Last night I headed of with three of my best homies to tha House of Blues to see Circa Survive. Circa is a crazy awesome prog rock band with a singer whose voice is so high he makes Robert Plant and Geddy Lee look like that obnoxious country singer who sings Long Black Train. The show was brutally awesome.
It took us forever to find parking, because that's how the French Quarter is, and we ended up parking 10 or so blocks from the venue. On the way we saw not one, not two, but four groups of crazy hobo/crustpunk/hillbillies sitting on the sidewalk playing jangly tunes on broken down banjos and fiddles while they howled into the sticky southern night. I wanted to stop and watch a particularly large group of these vagrants, and maybe talk awhile about our mutual love for Hank Sr, but it wasn't really my friends' scene, so we endeavored to persevere. We got to the HoB right when the first of three opening bands* was playing their last song. The venue was packed, and we spent the rest of the song and most of the break after the band finished up getting closer to the stage. We got to with 10 or 12 feet of the stage, so we were sufficiently close to see the show.

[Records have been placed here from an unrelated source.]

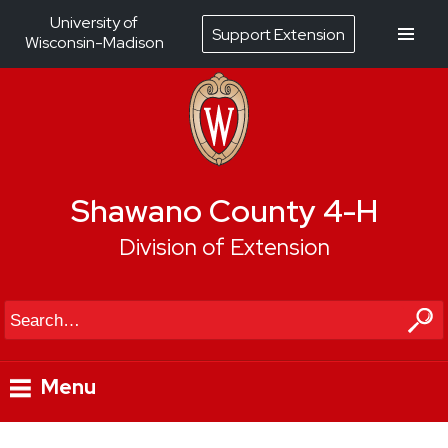
University of
Support Extension
Wisconsin-Madison
Shawano County 4-H
Division of Extension
Search
Menu
Skip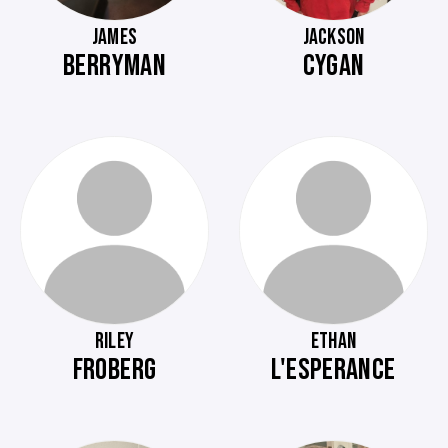
JAMES
JACKSON
BERRYMAN
CYGAN
RILEY
ETHAN
FROBERG
L'ESPERANCE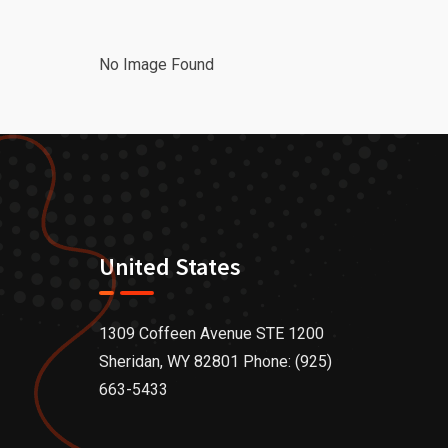
No Image Found
United States
1309 Coffeen Avenue STE 1200
Sheridan, WY 82801 Phone: (925)
663-5433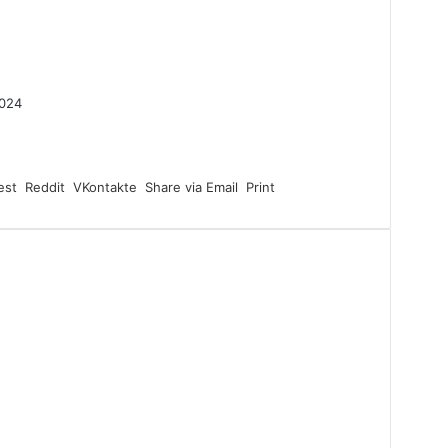
2024
est
Reddit
VKontakte
Share via Email
Print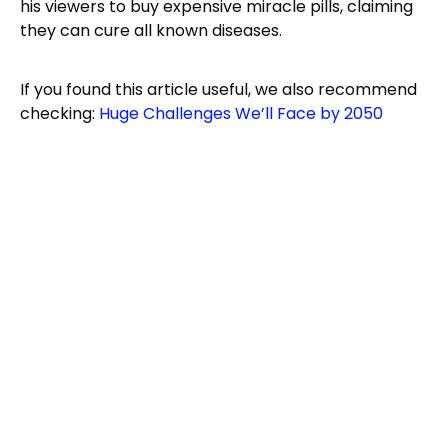
his viewers to buy expensive miracle pills, claiming
they can cure all known diseases.
If you found this article useful, we also recommend
checking:
Huge Challenges We’ll Face by 2050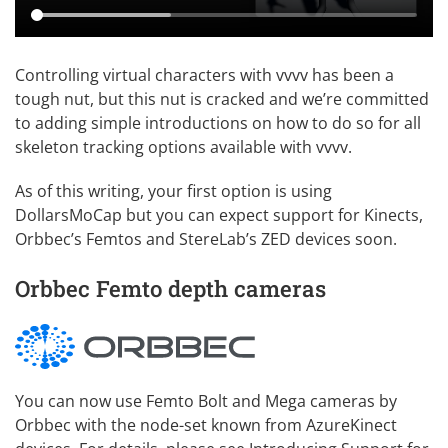
Controlling virtual characters with vvvv has been a
tough nut, but this nut is cracked and we’re committed
to adding simple introductions on how to do so for all
skeleton tracking options available with vvvv.
As of this writing, your first option is using
DollarsMoCap
but you can expect support for Kinects,
Orbbec’s Femtos and StereLab’s ZED devices soon.
Orbbec Femto depth cameras
You can now use Femto Bolt and Mega cameras by
Orbbec with the node-set known from AzureKinect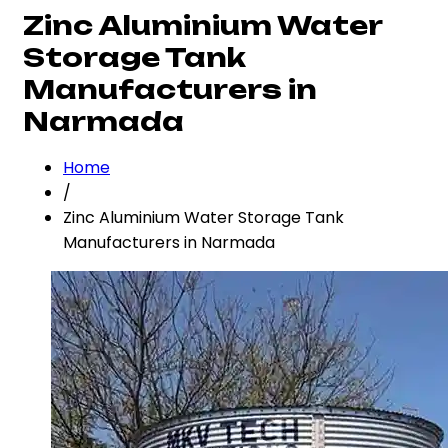
Zinc Aluminium Water
Storage Tank
Manufacturers in
Narmada
Home
/
Zinc Aluminium Water Storage Tank
Manufacturers in Narmada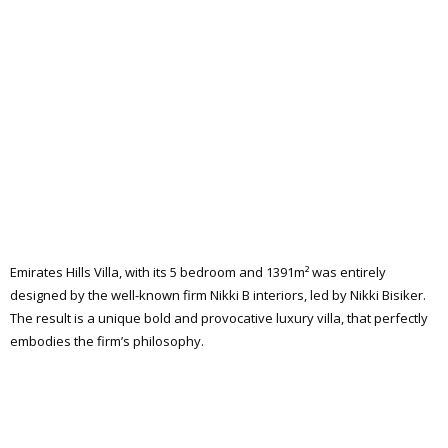
Emirates Hills Villa, with its 5 bedroom and 1391m² was entirely
designed by the well-known firm Nikki B interiors, led by Nikki Bisiker.
The result is a unique bold and provocative luxury villa, that perfectly
embodies the firm’s philosophy.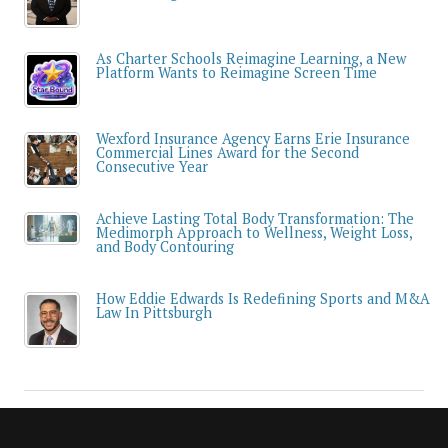
As Charter Schools Reimagine Learning, a New
Platform Wants to Reimagine Screen Time
Wexford Insurance Agency Earns Erie Insurance
Commercial Lines Award for the Second
Consecutive Year
Achieve Lasting Total Body Transformation: The
Medimorph Approach to Wellness, Weight Loss,
and Body Contouring
How Eddie Edwards Is Redefining Sports and M&A
Law In Pittsburgh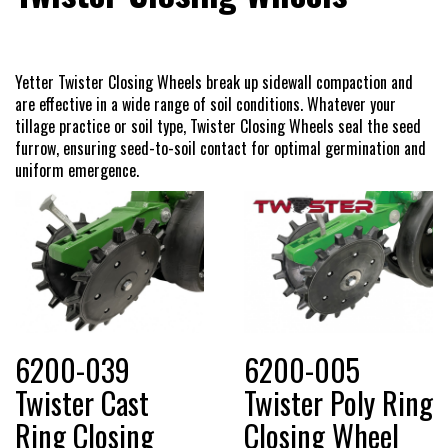
Dealer Locator
Yetter Twister Closing Wheels break up sidewall compaction and
are effective in a wide range of soil conditions. Whatever your
VIDEOS
tillage practice or soil type, Twister Closing Wheels seal the seed
furrow, ensuring seed-to-soil contact for optimal germination and
uniform emergence.
Contact Us
About Us
Yetter Farm Equipment
6200-039
6200-005
Apparel
Twister Cast
Twister Poly Ring
Ring Closing
Closing Wheel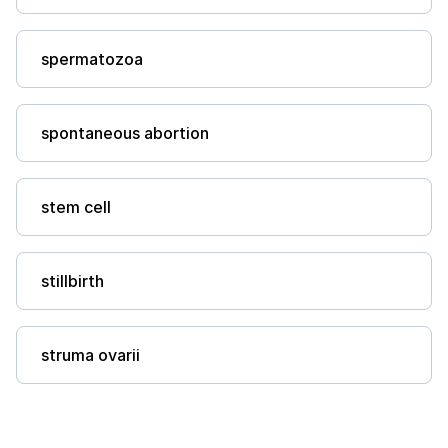
spermatozoa
spontaneous abortion
stem cell
stillbirth
struma ovarii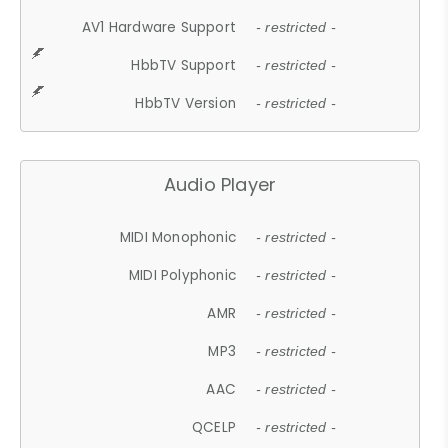
AV1 Hardware Support
- restricted -
HbbTV Support
- restricted -
HbbTV Version
- restricted -
Audio Player
MIDI Monophonic
- restricted -
MIDI Polyphonic
- restricted -
AMR
- restricted -
MP3
- restricted -
AAC
- restricted -
QCELP
- restricted -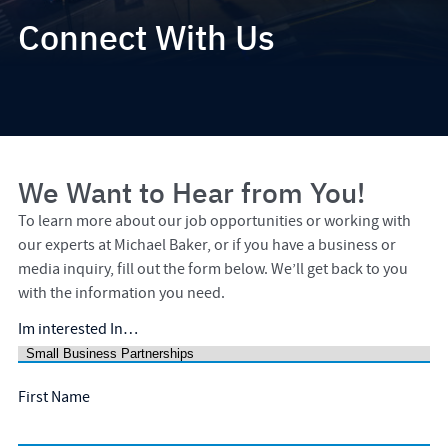
Connect With Us
We Want to Hear from You!
To learn more about our job opportunities or working with
our experts at Michael Baker, or if you have a business or
media inquiry, fill out the form below. We’ll get back to you
with the information you need.
Im interested In…
First Name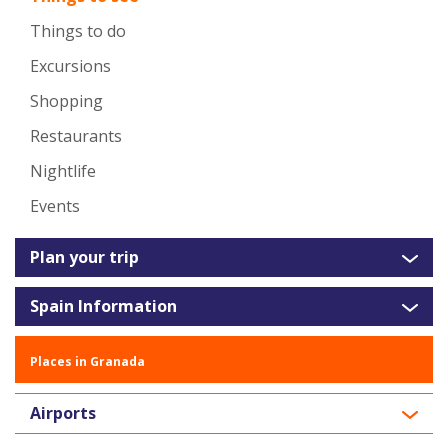
Things to do
Excursions
Shopping
Restaurants
Nightlife
Events
Plan your trip
Spain Information
Places in Granada
Airports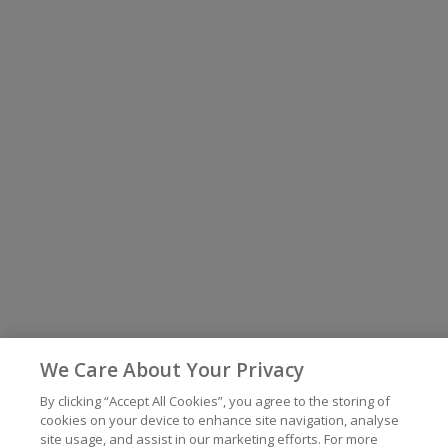
We Care About Your Privacy
By clicking “Accept All Cookies”, you agree to the storing of
cookies on your device to enhance site navigation, analyse
site usage, and assist in our marketing efforts. For more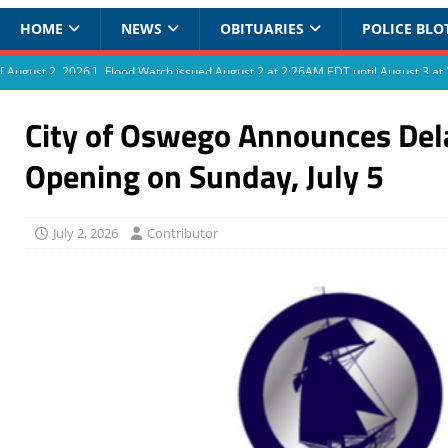
HOME
NEWS
OBITUARIES
POLICE BLO
[ August 2, 2026 ]
Flood Watch issued August 2 at 2:26AM EDT until August 3 
City of Oswego Announces Del
Opening on Sunday, July 5
July 2, 2026
Contributor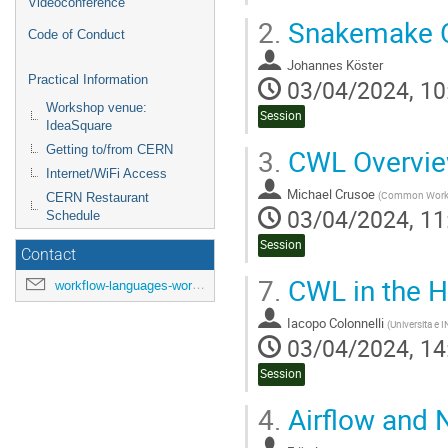
Videoconference
2.
Snakemake O
Code of Conduct
Johannes Köster
Practical Information
03/04/2024, 10
Workshop venue:
Session
IdeaSquare
3.
CWL Overvi
Getting to/from CERN
Internet/WiFi Access
Michael Crusoe
(
Common Workflo
CERN Restaurant
03/04/2024, 11
Schedule
Session
Contact
7.
CWL in the 
workflow-languages-workshop-organisers@cern.ch
Iacopo Colonnelli
(
Universita e 
03/04/2024, 14
Session
4.
Airflow and 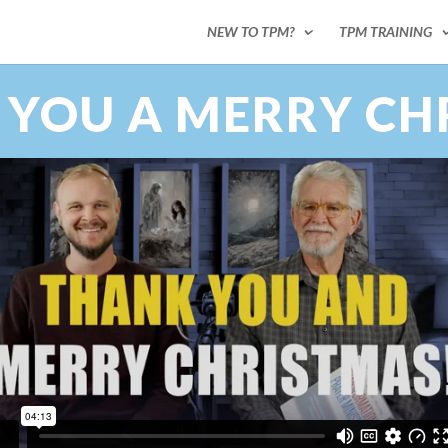
NEW TO TPM?
TPM TRAINING
 YOU A MERRY CH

The second opener, Code7 I think they were called, couldn't decide if they were hardcore or prog rock, which was pretty sweet. They were something like Pink Floyd's weirder stuff, only with more distortion and more noise in general, juxtaposed with something like this. The singer was acting like he was possessed, writhing around while screaming with his eyes rolling back in his head. It was a high energy set.
The next band was called Dredg (pronounced Dredge), and they were really cool. Much more mellow than Code7. Rushesque. After Dredg is when things got awesome. It didn't take the crew too long to set up Circa's Stuff, and when the band took the stage the crowd went nuts. When Anthony Green, the singer, took the stage the crowd blew up. He's one of those singers with fans who absolutely love him. One girl kept screaming "I love you Anthony" every time it was quiet enough for her to be heard, which wasn't often, because once they started playing they kept up a steady stream of awesome until well past midnight. It was a great show: everyone sang along to every song, there were huge banks of lights, a gigantic (the size of the entire back wall) poster of the cover art to Circa's latest album, confetti cannons that went off at various sFz type moments, and huge (3 feet across) balloons filled with colored lights bouncing around the crowd. During the encore they threw even bigger balloons (6 feet across) into the crowd, although they weren't filled with lights.
Overall, one of the better Tuesday nights I've had lately.
*This particular opening band was two dudes slamming on 8 string guitars, which are almost like a guitar and a bass smashed together, and a drummer. All I can say about them is that they were loud. Very very loud.